■ PROMPT
Turn the lines below into a numbered list, skipping blank lines and leaving the pictures out.

===

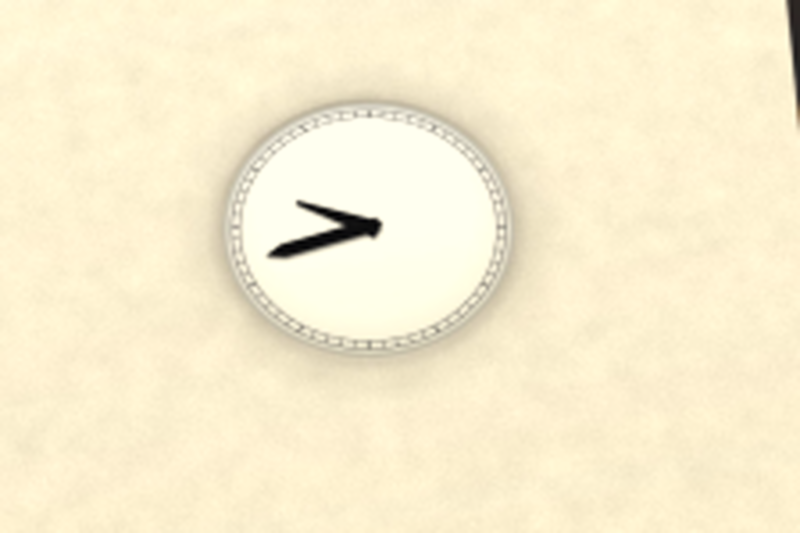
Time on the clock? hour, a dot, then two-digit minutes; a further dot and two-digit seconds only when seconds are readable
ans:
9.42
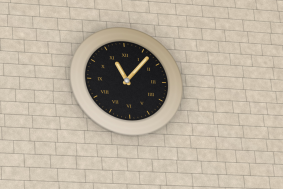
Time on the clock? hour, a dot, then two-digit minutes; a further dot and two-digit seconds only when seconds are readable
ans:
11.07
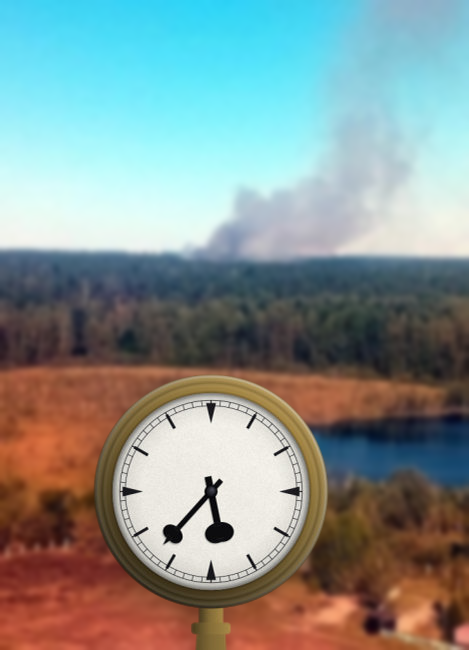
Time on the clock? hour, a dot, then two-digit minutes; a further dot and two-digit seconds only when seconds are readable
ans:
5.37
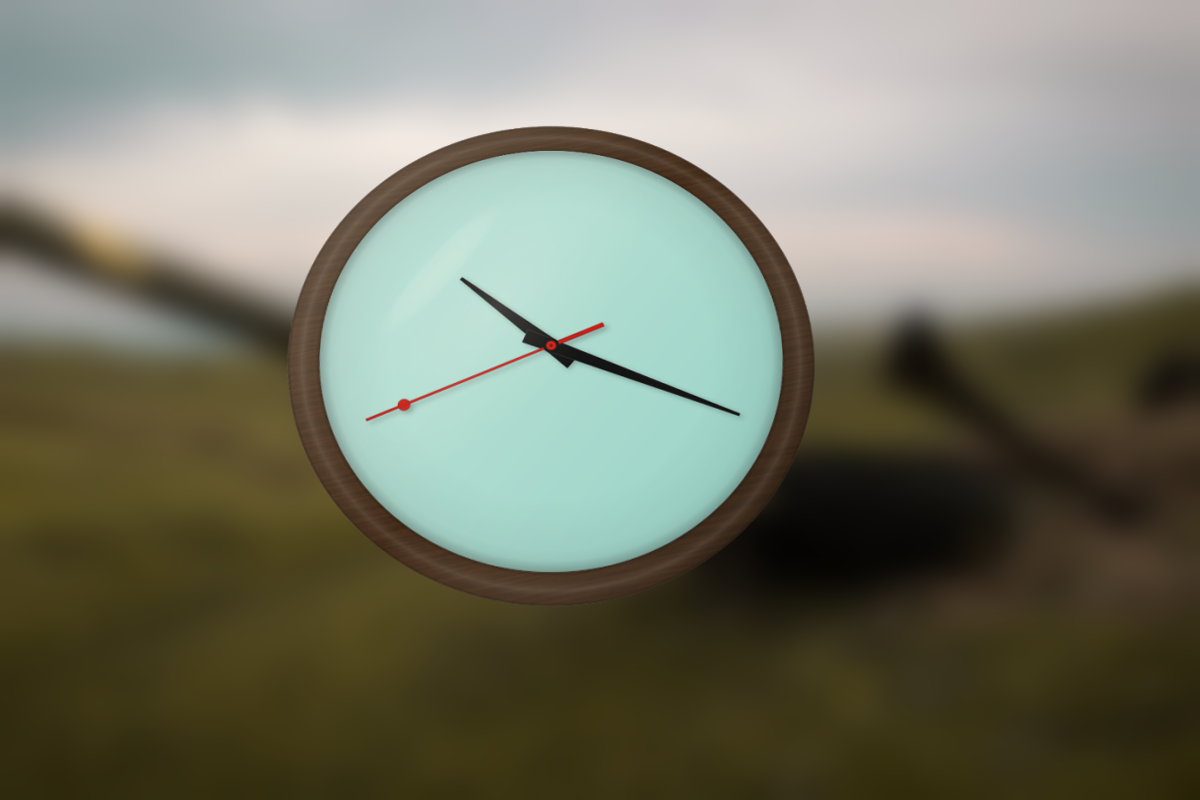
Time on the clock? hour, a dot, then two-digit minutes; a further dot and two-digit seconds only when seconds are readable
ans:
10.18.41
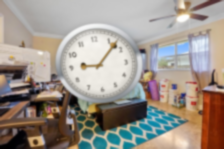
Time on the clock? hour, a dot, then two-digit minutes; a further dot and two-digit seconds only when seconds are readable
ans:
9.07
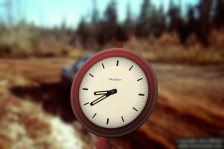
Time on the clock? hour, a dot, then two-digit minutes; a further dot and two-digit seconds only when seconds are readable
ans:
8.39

===

■ COMPLETED EXERCISE
1. Time on the clock? hour, a dot, then two-digit minutes; a further dot and two-digit seconds only when seconds are readable
2. ans:
3. 9.42
4. Time on the clock? hour, a dot, then two-digit minutes; a further dot and two-digit seconds only when seconds are readable
5. ans:
6. 11.07
7. Time on the clock? hour, a dot, then two-digit minutes; a further dot and two-digit seconds only when seconds are readable
8. ans:
9. 5.37
10. Time on the clock? hour, a dot, then two-digit minutes; a further dot and two-digit seconds only when seconds are readable
11. ans:
12. 10.18.41
13. Time on the clock? hour, a dot, then two-digit minutes; a further dot and two-digit seconds only when seconds are readable
14. ans:
15. 9.07
16. Time on the clock? hour, a dot, then two-digit minutes; a further dot and two-digit seconds only when seconds are readable
17. ans:
18. 8.39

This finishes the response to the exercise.